Even the language used by the FBI to describe the sovereigns hints at the growing schism between the government and the American people. In a law enforcement bulletin summarizing the sovereign movement from 2011, the FBI says that, “Some of their actions, although quirky, are not crimes,” almost quaint phrasing that conjures images of strange — yet ultimately harmless — conspiracy theorists murmuring about gold-fringed flags from the confines of isolated woodland cabins. Shortly after, however, the report’s language reveals a telling arrogance. It states that, “They may refer to themselves as ‘constitutionalists’ or ‘freemen,’ which is not necessarily a connection to a specific group, but, rather, an indication that they are free from government control.” The bulletin then asserts that, “While the philosophies and conspiracy theories can vary from person to person, their core beliefs are the same: the government operates outside of its jurisdiction.”
Should one assume, then, that any American who does not cleave to the sovereigns’ extreme position is subject to “government control?” Based on the revelations of former NSA analyst Edward Snowden, there can be no doubt that the United States government does indeed operate outside of its jurisdiction — geographically, ideologically, and ethically. In light of irrefutable evidence of the government’s disregard for Constitutional and international law, what are the implications for those who speak out against such crimes?

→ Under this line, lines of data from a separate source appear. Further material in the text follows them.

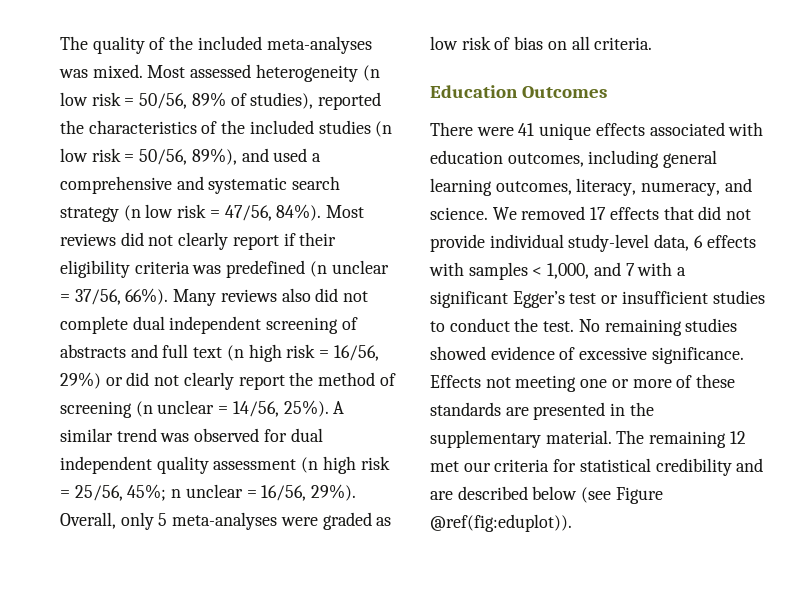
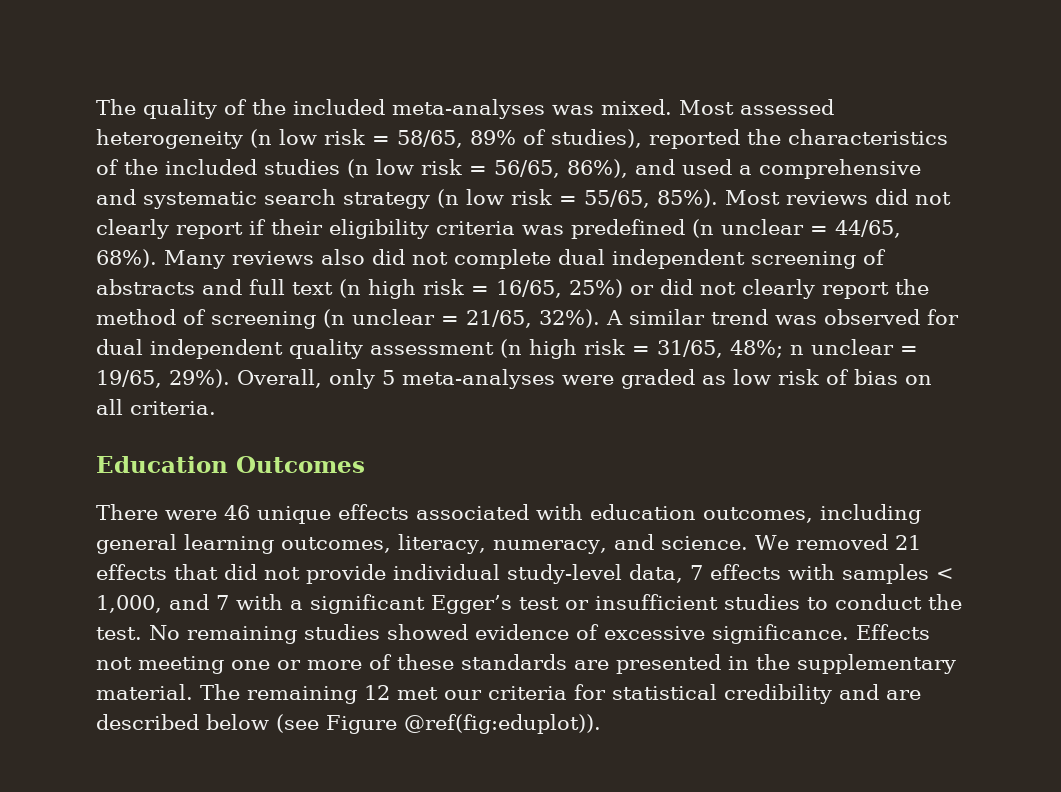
[139,93,188,109] 50/56, -> [397,130,463,148] 58/65,
[139,148,237,165] 50/56, 89%), -> [494,159,628,178] 56/65, 86%),
[224,204,322,221] 47/56, 84%). -> [584,189,718,208] 55/65, 85%).
[74,288,169,305] 37/56, 66%). -> [835,220,901,238] [96,249,157,268] 44/65, 68%).
[333,345,379,361] [60,372,101,389] 16/56, 29%) -> [496,279,623,298] 16/65, 25%)
[232,400,329,417] 14/56, 25%). -> [466,309,600,328] 21/65, 32%).
[74,484,167,501] 25/56, 45%; -> [657,340,783,358] 31/65, 48%;
[261,485,307,501] 16/56, -> [96,370,162,388] 19/65,
[518,123,535,136] 41 -> [224,505,250,520] 46
[590,207,607,220] 17 -> [894,535,921,550] 21
[693,235,703,248] 6 -> [690,565,703,580] 7

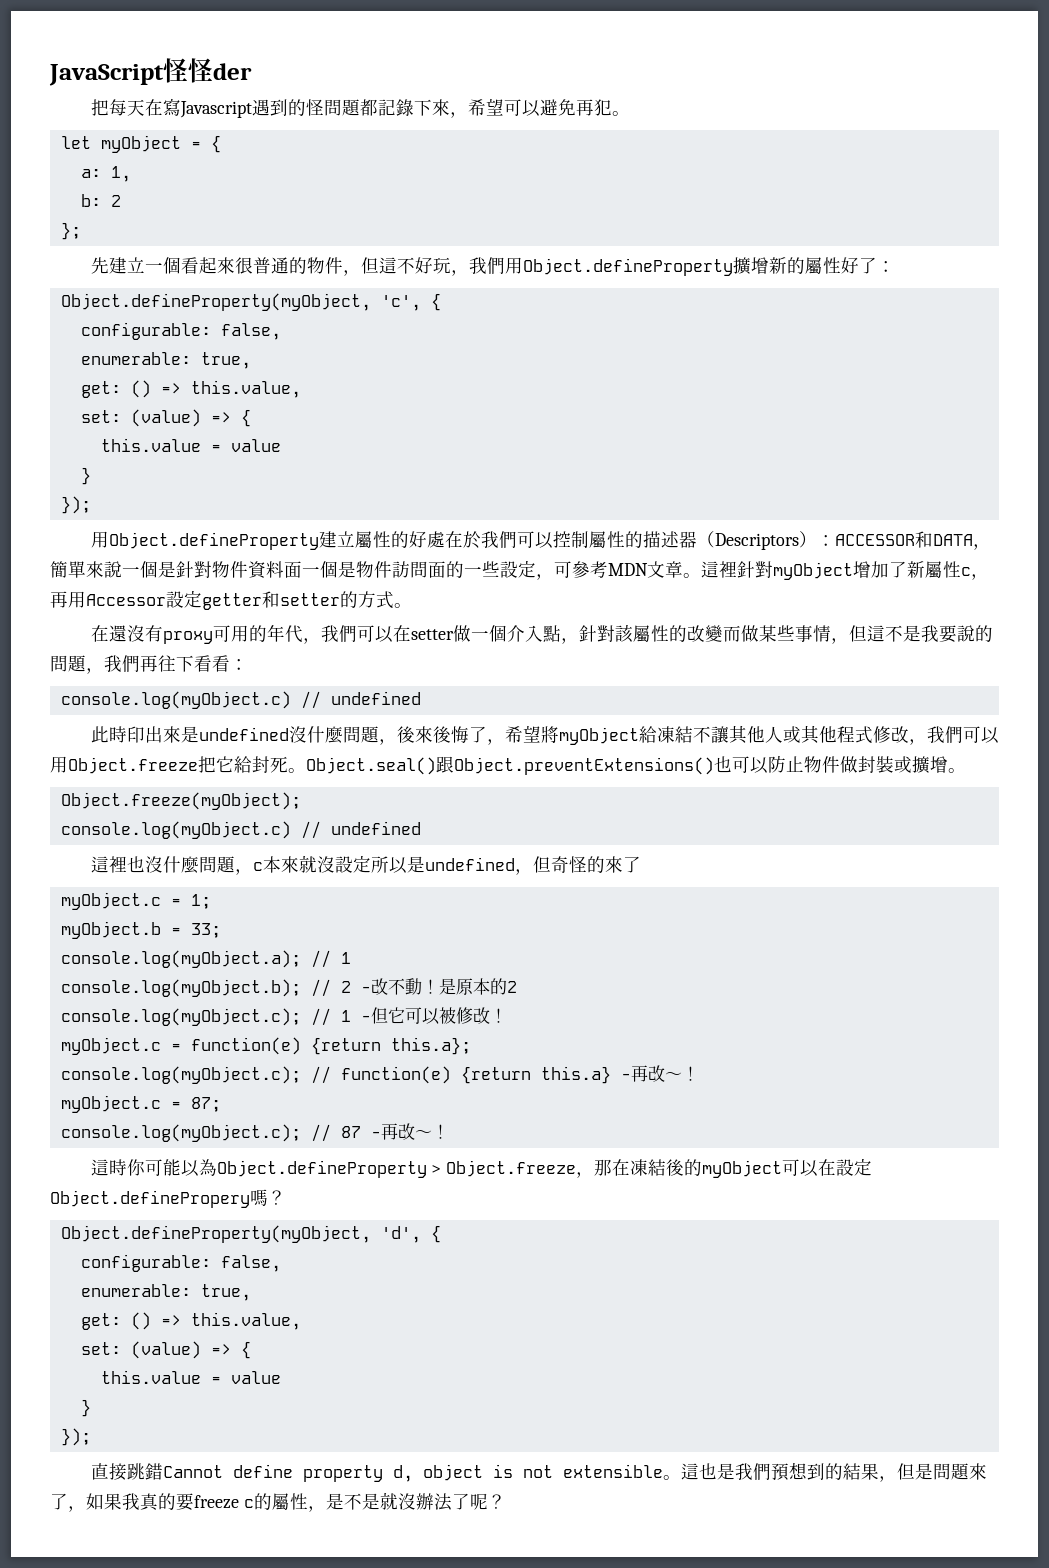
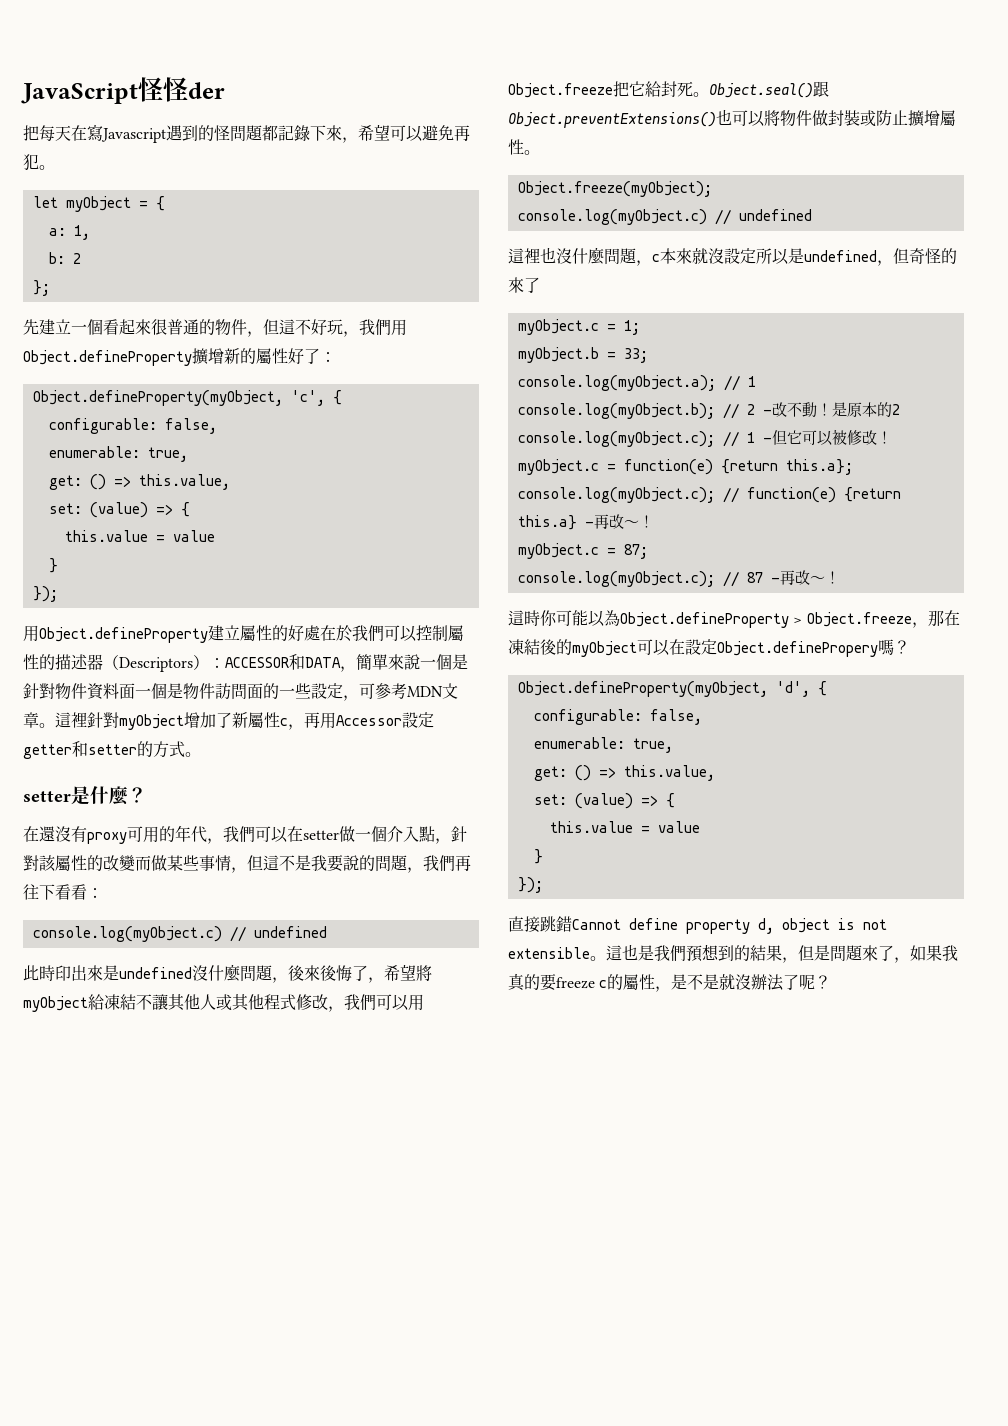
(412, 605) none -> [23,786,147,805] // setter是什麼？
[768,755,804,773] 防止 -> [764,110,780,126] 將
[912,756,948,774] 擴增 -> [876,109,956,127] [508,139,524,155] 防止擴增屬性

As the American people face the prospect of entering another protracted war against an invisible enemy overseas, public sentiment toward the government and its policies has never been more hostile. The routine abuses of power perpetrated by law enforcement, the flagrant political corruption in Washington, and the gradual erosion of Americans’ civil liberties at the hands of an increasingly secretive government are matters of grave concern to the entire nation, not just radical conspiracy theorists on the fringes of the mainstream. Though comparatively few Americans are willing to take up arms in the name of personal freedoms, when many of the values of a fringe group labeled a serious domestic terrorism threat begin to resonate with regular, everyday people, it should serve as a warning.
“The first phase, unfortunately, ended in extreme violence,” McNab says. “My concern, of course, is that the second phase will as well. When you have politicians like [Louisiana Governor] Bobby Jindal saying that an armed revolution is inevitable, it adds to it. I really worry that we’re headed for something violent.”